▶ Exercise goal:
Pull out the lines from the one containing "exposure_s: 1/500" through the final line of the listing below and repeat them exactly. Leave the pictures behind.

▶ Information:
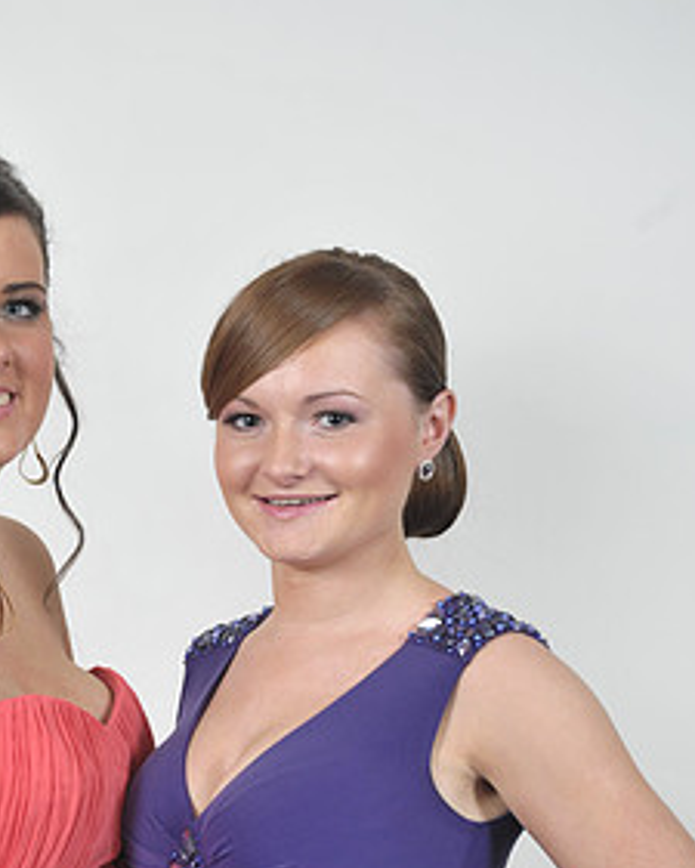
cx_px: 114
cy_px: 822
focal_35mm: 120
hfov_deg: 12.8
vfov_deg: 15.8
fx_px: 3084
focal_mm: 62
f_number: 7.1
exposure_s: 1/160
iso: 1000
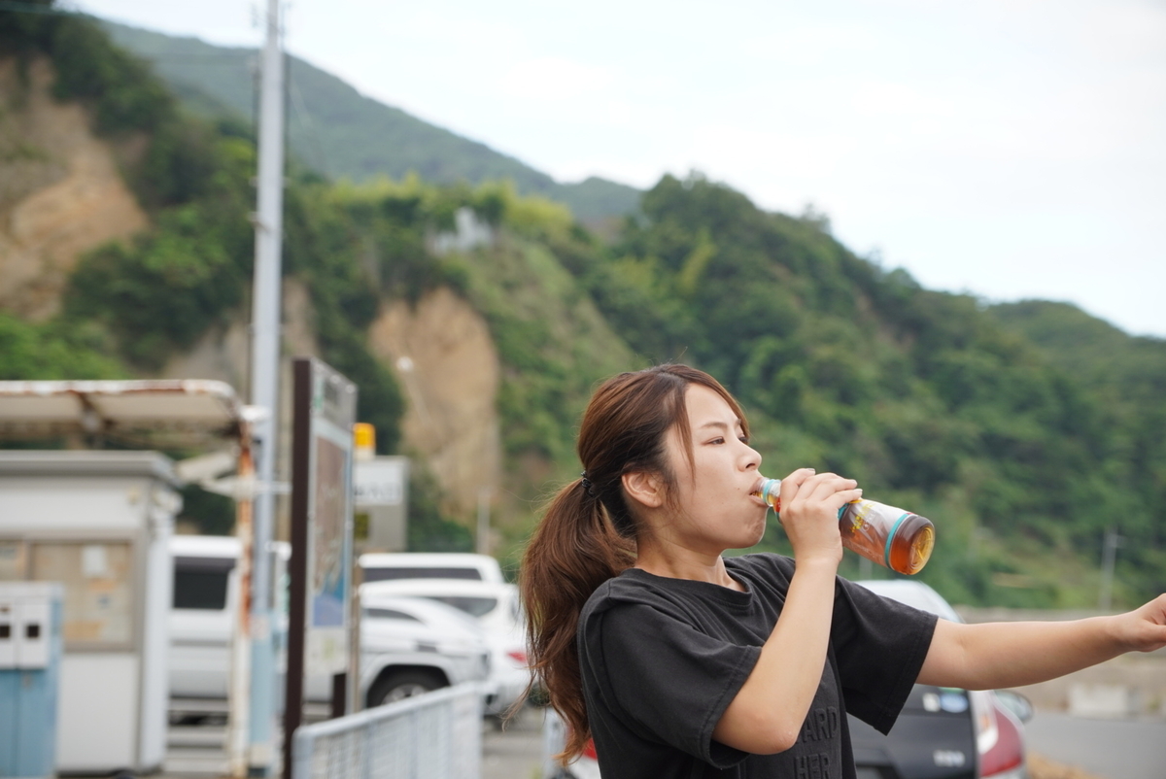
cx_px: 583
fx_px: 3403
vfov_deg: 13.1
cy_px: 390
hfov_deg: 19.4
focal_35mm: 105
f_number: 4
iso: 250
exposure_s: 1/500
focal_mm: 70
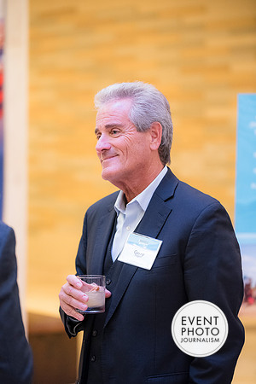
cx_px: 128
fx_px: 1237
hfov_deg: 11.8
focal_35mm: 116
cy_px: 192
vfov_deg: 17.6
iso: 6400
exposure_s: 1/100
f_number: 2.8
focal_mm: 116
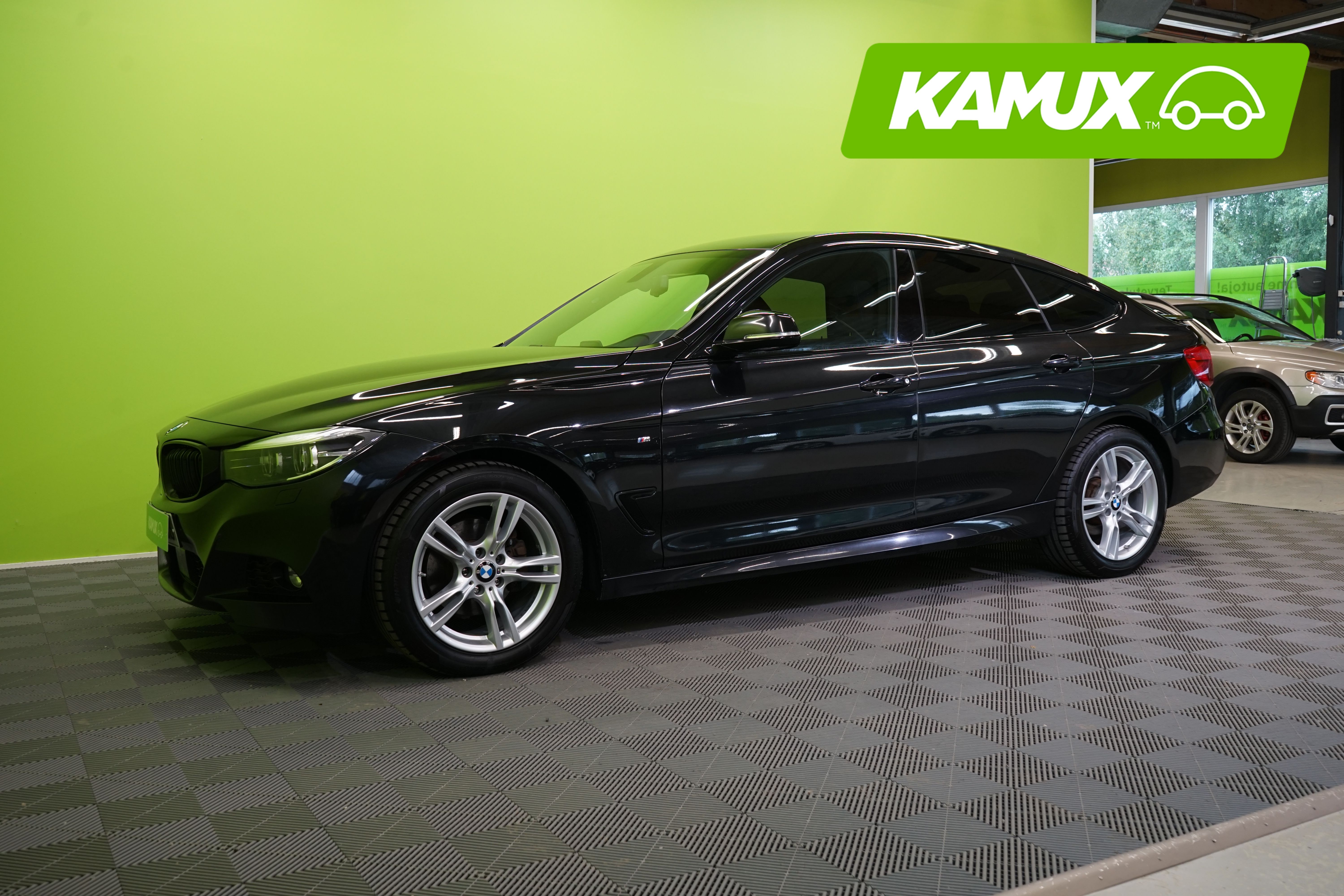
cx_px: 672
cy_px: 448
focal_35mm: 32
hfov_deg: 58.7
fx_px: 1195
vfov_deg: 41.1
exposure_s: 1/30
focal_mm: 32
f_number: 6.3
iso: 640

▶ Task result:
exposure_s: 1/500
focal_mm: 70
cx_px: 128
fx_px: 1237
hfov_deg: 11.8
focal_35mm: 116
cy_px: 192
vfov_deg: 17.6
iso: 6400
exposure_s: 1/100
f_number: 2.8
focal_mm: 116
cx_px: 672
cy_px: 448
focal_35mm: 32
hfov_deg: 58.7
fx_px: 1195
vfov_deg: 41.1
exposure_s: 1/30
focal_mm: 32
f_number: 6.3
iso: 640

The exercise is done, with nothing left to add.